In his recently published book, "India's External Intelligence: Secrets of RAW," the former spymaster blamed the 2005 escape of a renegade RAW agent to the United States on "certain lapses" of the government.
The book also alleged political interference and corruption in the agency, including in a multi-million dollar purchase of communication equipment for use by RAW.
RAW was set up in the early 1980s when Indira Gandhi was premier, and is staffed by hundreds of military and civilian personnel.

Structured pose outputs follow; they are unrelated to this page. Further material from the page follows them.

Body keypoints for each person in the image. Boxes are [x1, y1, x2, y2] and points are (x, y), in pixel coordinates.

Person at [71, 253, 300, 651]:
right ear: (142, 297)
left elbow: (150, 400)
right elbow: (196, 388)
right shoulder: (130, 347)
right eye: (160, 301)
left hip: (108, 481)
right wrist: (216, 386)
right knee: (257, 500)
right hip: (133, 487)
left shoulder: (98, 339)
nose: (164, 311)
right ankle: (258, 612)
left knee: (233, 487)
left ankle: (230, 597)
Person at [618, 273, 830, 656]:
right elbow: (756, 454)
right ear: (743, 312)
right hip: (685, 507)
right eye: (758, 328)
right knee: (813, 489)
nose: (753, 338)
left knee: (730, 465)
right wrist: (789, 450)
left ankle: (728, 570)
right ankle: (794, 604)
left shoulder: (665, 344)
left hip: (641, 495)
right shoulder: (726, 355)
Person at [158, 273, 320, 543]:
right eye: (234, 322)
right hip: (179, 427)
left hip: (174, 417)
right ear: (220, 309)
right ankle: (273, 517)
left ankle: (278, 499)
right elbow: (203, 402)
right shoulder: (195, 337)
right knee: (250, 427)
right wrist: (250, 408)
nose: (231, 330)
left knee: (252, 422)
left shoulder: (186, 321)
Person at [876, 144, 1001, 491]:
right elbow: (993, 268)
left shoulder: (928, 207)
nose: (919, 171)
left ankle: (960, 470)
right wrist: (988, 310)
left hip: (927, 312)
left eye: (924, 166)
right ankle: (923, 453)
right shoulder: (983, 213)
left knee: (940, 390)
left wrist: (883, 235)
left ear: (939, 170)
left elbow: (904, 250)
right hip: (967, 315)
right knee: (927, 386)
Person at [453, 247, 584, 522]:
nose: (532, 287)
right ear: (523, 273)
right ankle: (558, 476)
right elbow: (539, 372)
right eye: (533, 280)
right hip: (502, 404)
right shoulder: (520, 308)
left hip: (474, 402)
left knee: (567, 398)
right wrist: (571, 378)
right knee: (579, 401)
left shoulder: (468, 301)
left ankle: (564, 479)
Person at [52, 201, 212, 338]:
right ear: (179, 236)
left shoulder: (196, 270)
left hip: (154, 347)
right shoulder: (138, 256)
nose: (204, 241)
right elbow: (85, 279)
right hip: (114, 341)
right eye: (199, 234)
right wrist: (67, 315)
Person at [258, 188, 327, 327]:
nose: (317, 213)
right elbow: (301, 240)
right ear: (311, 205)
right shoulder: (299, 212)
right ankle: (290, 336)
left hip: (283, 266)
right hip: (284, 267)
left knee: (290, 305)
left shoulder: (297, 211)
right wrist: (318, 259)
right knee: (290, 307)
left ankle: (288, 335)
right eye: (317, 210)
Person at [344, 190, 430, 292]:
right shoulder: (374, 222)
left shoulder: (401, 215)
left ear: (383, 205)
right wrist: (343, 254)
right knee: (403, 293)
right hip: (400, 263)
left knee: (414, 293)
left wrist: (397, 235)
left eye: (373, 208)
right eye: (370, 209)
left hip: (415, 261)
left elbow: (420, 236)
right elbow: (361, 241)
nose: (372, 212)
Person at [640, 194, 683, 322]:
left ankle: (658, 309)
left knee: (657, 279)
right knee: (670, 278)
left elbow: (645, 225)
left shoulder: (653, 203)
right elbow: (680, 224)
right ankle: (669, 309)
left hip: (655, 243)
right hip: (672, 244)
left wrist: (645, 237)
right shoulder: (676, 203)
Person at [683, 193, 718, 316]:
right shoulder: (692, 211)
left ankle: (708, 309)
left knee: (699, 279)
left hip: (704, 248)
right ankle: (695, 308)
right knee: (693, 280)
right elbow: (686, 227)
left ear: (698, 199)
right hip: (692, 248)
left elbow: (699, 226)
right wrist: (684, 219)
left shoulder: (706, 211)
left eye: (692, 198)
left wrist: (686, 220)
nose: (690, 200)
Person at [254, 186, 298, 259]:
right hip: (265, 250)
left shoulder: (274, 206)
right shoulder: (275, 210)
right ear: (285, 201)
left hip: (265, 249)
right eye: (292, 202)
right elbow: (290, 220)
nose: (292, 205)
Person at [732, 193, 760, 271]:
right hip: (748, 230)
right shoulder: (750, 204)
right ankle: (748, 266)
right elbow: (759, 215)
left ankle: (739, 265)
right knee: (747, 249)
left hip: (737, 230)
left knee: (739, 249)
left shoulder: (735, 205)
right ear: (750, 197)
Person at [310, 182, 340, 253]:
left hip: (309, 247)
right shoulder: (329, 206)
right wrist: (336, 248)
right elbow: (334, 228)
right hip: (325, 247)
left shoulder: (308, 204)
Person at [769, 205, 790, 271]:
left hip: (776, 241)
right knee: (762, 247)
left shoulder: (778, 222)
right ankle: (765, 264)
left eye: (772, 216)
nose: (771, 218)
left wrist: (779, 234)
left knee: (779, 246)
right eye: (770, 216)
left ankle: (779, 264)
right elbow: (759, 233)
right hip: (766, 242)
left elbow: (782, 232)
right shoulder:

Its funding or operations cannot even be questioned by parliament.
Singh held a sensitive position in the agency when India and rival Pakistan fought a mini-war in Kashmir in 1999. The RAW played a key role in intercepting Pakistani military communication during the six-week combat, the book said.
Singh in the book criticised India's previous administration for allegedly handing over some of the intercepts to then Pakistan prime minister Nawaz Sharif at the height of the fighting in Kashmir's Kargil peaks.
"These revelations compromise our operations and should never have been put in a book," a RAW official said.
Among the tapes purportedly given to Sharif were conversations between Pervez Musharraf -- then army chief and present Pakistan president -- and a commander directing the attacks on Indian troops in Kargil, it claims.
The publisher of the revealing book, Manas Publications, condemned the charges against Singh.
"The raid on the author is an open exploitation and torture of an honest, brave and bold officer as well as of literary circles," said Manas spokesman Vivek Garg.
"All writers and officers from all the (secret) services must join together to oppose this unfair activity of the government," he added.